Berhitung kongkrit menjadi awalan yang harus mengharuskan menggunakan alat dan
benda yang kongkrit. Kepahaman konsep menjadi proritas ketuntasan. Bukan semata
habisnya materi. Berhitung merupakan kemampuan yang mempunyai ciri khas adanya
penjenjangan syarat yang harus tuntas dikuasai. Sehingga tidak tuntasnya satu
syarat menjadikannya beban untuk menempuh tahap berikutnya. Di titik ini yang
menyebabkan anak membenci pelajaran matematika. Kata kuncinya adalah ketuntasan
konsep matematika menjadi kewajiban yang tidak bisa ditawar lagi.
Melihat hasil ujian
nasional kelas 6 di SDIT Alam Nurul Islam beberapa tahun terakhir bisa
dianalisis. Dari 4 mata pelajaran, hasil ujian mata pelajaran PAI dan IPA
relatif mendapatkan nilai yang mempunyai rerata tinggi.
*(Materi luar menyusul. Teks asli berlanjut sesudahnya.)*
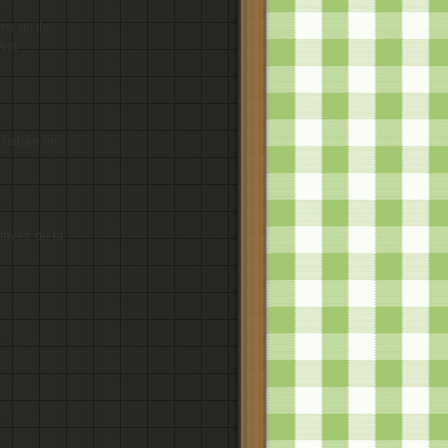
ns qu’ils
 est
e nature en
laves de la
Analisis yang muncul,
pembelajaran yang implementatif untuk PAI di kehidupan sehari-hari di sekolah
seperti sholat berjama’ah, pembelajaran BTAQ, doa makan, akhlaq turut menjadi
nilai yang sudah terinternalisasi sehingga dengan tes tertulis siswa mengaku
belajar tidak terlalu berat. Tiga tahun terakhir siswa yang mendapatkan nilai
100 untuk PAI lebih dari 5 anak. Begitu juga untuk mata pelajaran IPA. Melalui
pembelajaran tematik berbasis proyek, outing,
konsep dan materi IPA ikut terinternalisasi sehingga turut mempermudah siswa
dalam mengerjakan ujian akhir.
Untuk materi ujian
akhir Matematika dan Bahasa Indonesia relatif masih belum cukup seberhasil mata
pelajaran IPA dan PAI. Matematika dan Bahasa Indonesia adalah 2 mapel yang
sangat menggantungkan siswa pada kemampuan Calistung. Dengan demikian hasil UN
Matematika dan Bahasa Indonesia yang kurang bisa disimpulkan bahwa kemampuan
Calistung anak memang belum tuntas.
Sebuah optimisme bahwa
hasil Ujian Akhir akan gemilang dengan model pembelajaran yang menitikberatkan
pada metode internalisasi nilai dan konsep tentu akan lebih mengakar pada
pemahaman. Mewujudkan pembelajaran Calistung yang lebih menginternalisasi tidak
semata bertujuan sukses mengerjakan soal ujian akhir semata. Lebih jauh lagi
menjadi anak yang mempunyai kemampuan literasi yang mantap menjadi dasar yang
kuat untuk menapak ke jenjang pendidikan yang lebih tinggi apapun passion ataupun ambisi hidupnya.